Many entrepreneurs are too easily put off by the ‘half answer’.
Q: Why don’t my products sell?
A: No one asks for them
Well that is an answer but is it a full answer. If we ask why again:
Q: Why does no one ask for them?
We could get any number of answers:
- A1: Because we don’t have them on display
- A2: Because they’re cheaper next door
- A3: Because the market has moved on and there’s no call for them now.
Each asks for a different reaction from the business owner, each asks for another go at asking why.
Q: Why (how) are they cheaper next door?
- A1; Because they run them as ‘loss leaders’
- A2: Because our margins (overheads) are too high
- A3: Because we source them too expensively.
We do have to be careful with A3 which has transferred responsibility from the sales force to the buyers, but they may be right, so we have to ask why once again.
Q: Why do we source them too expensively?
- A1: Because our volumes are so low
- A2: Because we source them from expensive suppliers
- A3: Because ours have a higher specification than theirs.
A1 here calls to mind the old Harry Belafonte song ‘There’s a hole in my bucket’ where the first and last lines – separated by six or seven verses are ‘There’s a hole in my bucket’.
It also points another truism about the question ‘why’. When Harry Cohen started Tesco his motto was ‘pile em high: sell em cheap’. Tesco is one of the world’s most successful retailers but they don’t use this business model now and that goes to show that you not only have to ask ‘why’ many times in one session, you need to be having regular sessions.

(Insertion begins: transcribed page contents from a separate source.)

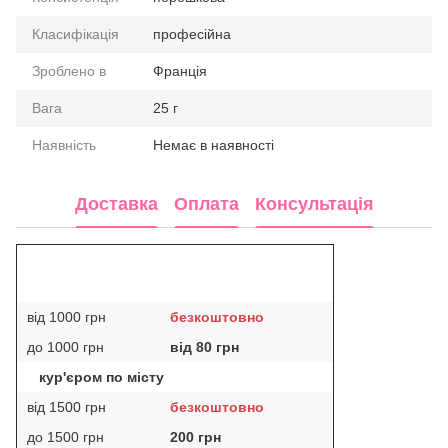
Класифікація
професійна
Зроблено в
Франція
Вага
25 г
Наявність
Немає в наявності
Доставка
Оплата
Консультація
від 1000 грн
безкоштовно
до 1000 грн
від 80 грн
кур'єром по місту
від 1500 грн
безкоштовно
до 1500 грн
200 грн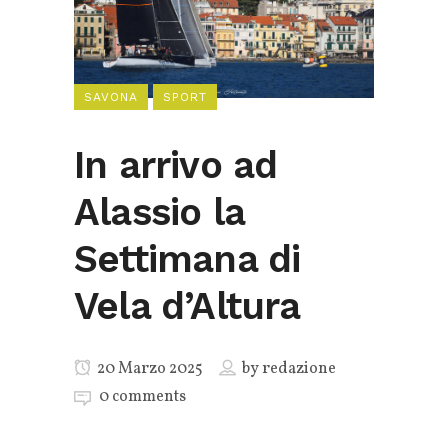
SAVONA
SPORT
In arrivo ad
Alassio la
Settimana di
Vela d’Altura
20 Marzo 2025
by
redazione
0 comments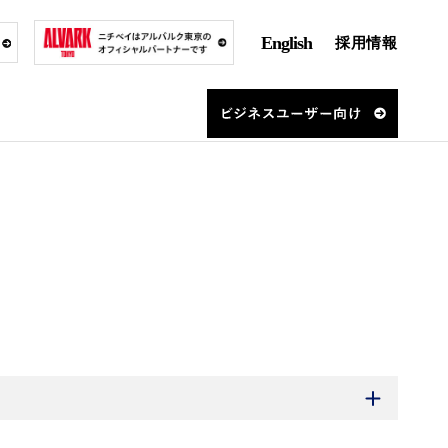
English
採用情報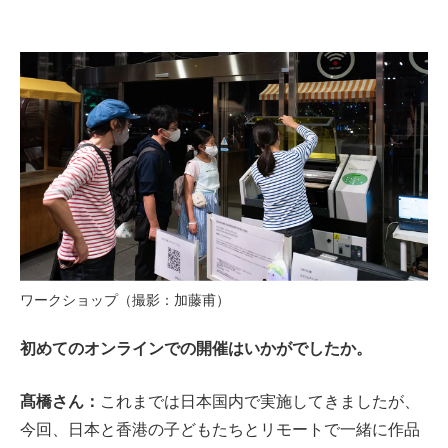
ワークショップ（撮影：加藤甫）
初めてのオンラインでの開催はいかがでしたか。
髙橋さん：
これまでは日本国内で実施してきましたが、
今回、日本と香港の子どもたちとリモートで一緒に作品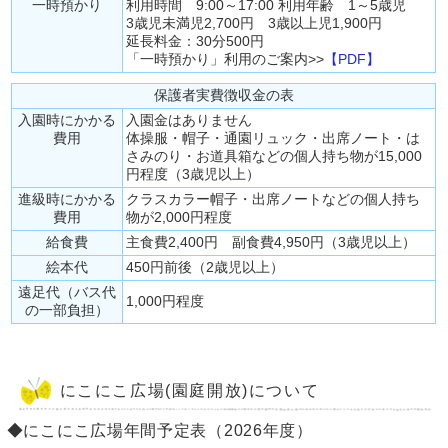
一時預かり
利用時間 9:00～17:00 利用年齢 1～5歳児
3歳児未満児2,700円 3歳以上児1,900円
延長料金：30分500円
「一時預かり」利用のご案内>>
【PDF】
保護者実費徴収金の表
入園時にかかる
入園金はありません
費用
体操服・帽子・通園リュック・出席ノート・は
さみのり・お道具箱などの個人持ち物が15,000
円程度（3歳児以上）
進級時にかかる
クラスカラー帽子・出席ノートなどの個人持ち
費用
物が2,000円程度
給食費
主食費2,400円 副食費4,950円（3歳児以上）
絵本代
450円前後（2歳児以上）
遠足代（バス代
1,000円程度
の一部負担）
にこにこ広場(園庭開放)について
◆にこにこ広場年間予定表（2026年度）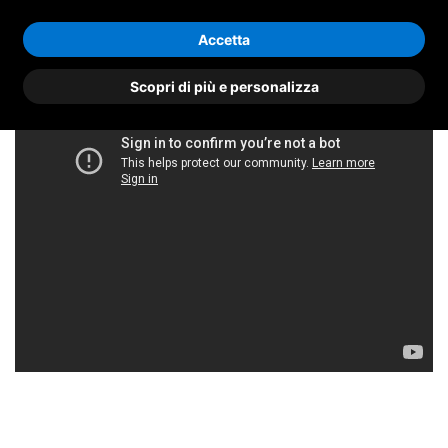
Accetta
Scopri di più e personalizza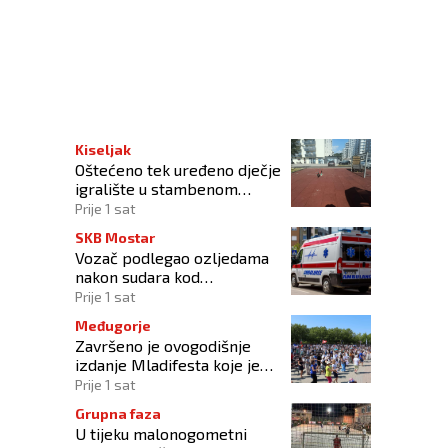
Kiseljak
Oštećeno tek uređeno dječje
igralište u stambenom
naselju
Prije 1 sat
SKB Mostar
Vozač podlegao ozljedama
nakon sudara kod
Tomislavgrada
Prije 1 sat
Međugorje
Završeno je ovogodišnje
izdanje Mladifesta koje je
okupilo mlade iz 73 zemlje
Prije 1 sat
svijeta
Grupna faza
U tijeku malonogometni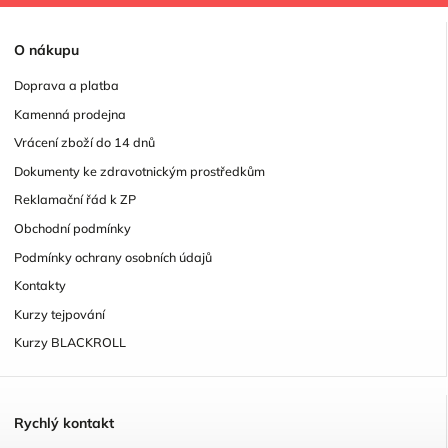
O
nákupu
Doprava a platba
Kamenná prodejna
Vrácení zboží do 14 dnů
Dokumenty ke zdravotnickým prostředkům
Reklamační řád k ZP
Obchodní podmínky
Podmínky ochrany osobních údajů
Kontakty
Kurzy tejpování
Kurzy BLACKROLL
R
ychlý kontakt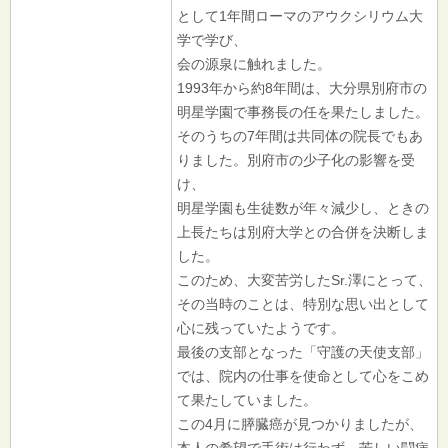
として1年間ローマのアウクシリウム大
学で学び、
会の源泉に触れました。
1993年から約8年間は、大分県別府市の
明星学園で事務長の任を果たしました。
そのうちの7年間は共同体の院長でもあ
りました。別府市の少子化の影響を受
け、
明星学園も生徒数が年々減少し、ときの
上長たちは別府大学との合併を決断しま
した。
このため、大変苦労したSr.澤にとって、
その当時のことは、特別な思い出として
心に残っていたようです。
最後の支部となった「守護の天使支部」
では、院内の仕事を使命として心をこめ
て果たしていました。
この4月に膵臓癌が見つかりましたが、
本人の希望で手術は行わず、苦しい闘病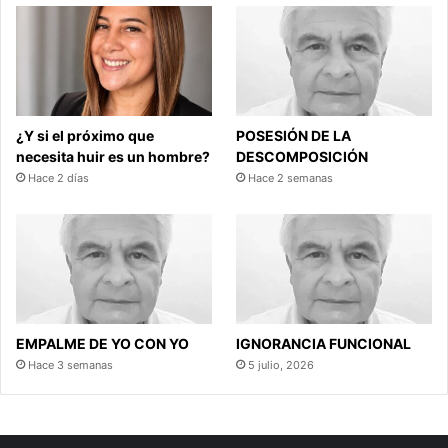
¿Y si el próximo que
POSESIÓN DE LA
necesita huir es un hombre?
DESCOMPOSICIÓN
Hace 2 días
Hace 2 semanas
EMPALME DE YO CON YO
IGNORANCIA FUNCIONAL
Hace 3 semanas
5 julio, 2026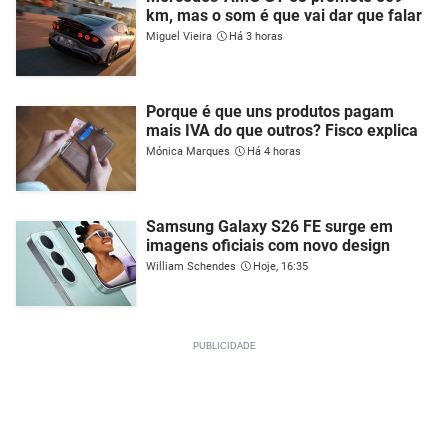
km, mas o som é que vai dar que falar
Miguel Vieira
Há 3 horas
Porque é que uns produtos pagam
mais IVA do que outros? Fisco explica
Mónica Marques
Há 4 horas
Samsung Galaxy S26 FE surge em
imagens oficiais com novo design
William Schendes
Hoje, 16:35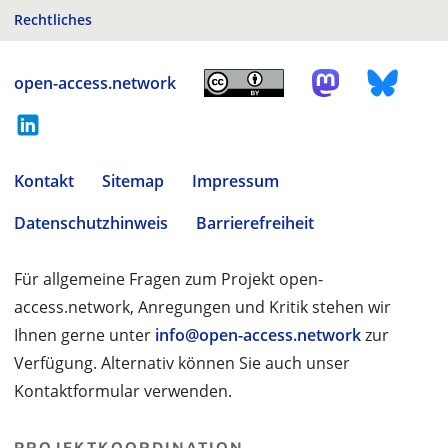
Rechtliches
open-access.network
Kontakt
Sitemap
Impressum
Datenschutzhinweis
Barrierefreiheit
Für allgemeine Fragen zum Projekt open-
access.network, Anregungen und Kritik stehen wir
Ihnen gerne unter
info@open-access.network
zur
Verfügung. Alternativ können Sie auch unser
Kontaktformular verwenden.
PROJEKTKOORDINATION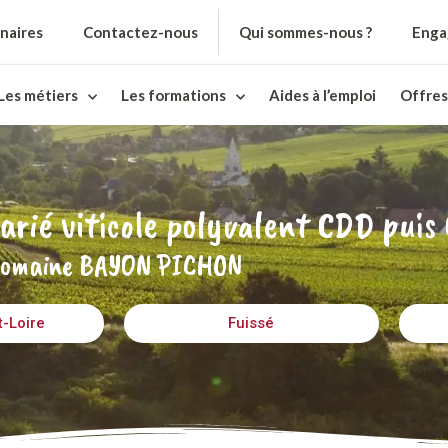
naires
Contactez-nous
Qui sommes-nous ?
Enga
Les métiers
Les formations
Aides à l’emploi
Offres
arié viticole polyvalent CDD puis
omaine BAYON PICHON
t-Loire
Fuissé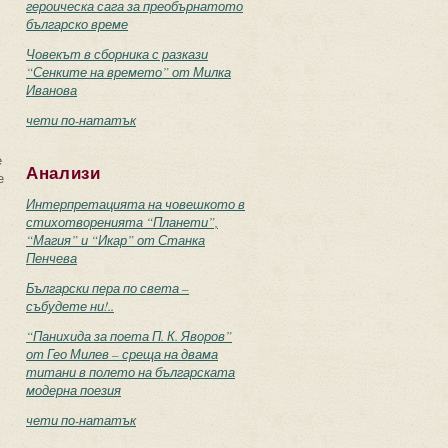
героическа сага за преобърнатото
българско време
Човекът в сборника с разкази
“Сенките на времето” от Милка
Иванова
чети по-нататък
е
Анализи
е
Интерпретацията на човешкото в
стихотворенията “Планети”,
“Магия” и “Икар” от Станка
Пенчева
Български пера по света –
събудете ни!..
“Панихида за поета П. К. Яворов”
от Гео Милев – среща на двама
титани в полето на българската
модерна поезия
чети по-нататък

On the subject of truisms we end up moving from the question of the sale or non-sale of one item to questions about the continued relevance of a business model.
Shell, the oil company says you have to ask ‘why’ five times before you get to the underlying truth, but then they’re running a huge, multi-functioned, international business and you’re not. In our little example four ‘whys’ got us somewhere near the truth and a long way from our starting point.
The fundamental point is that in the hurly burly of setting up a business, or running an on-going business it’s all too easy to see a whole bunch of trees and difficult to see that together they constitute a wood.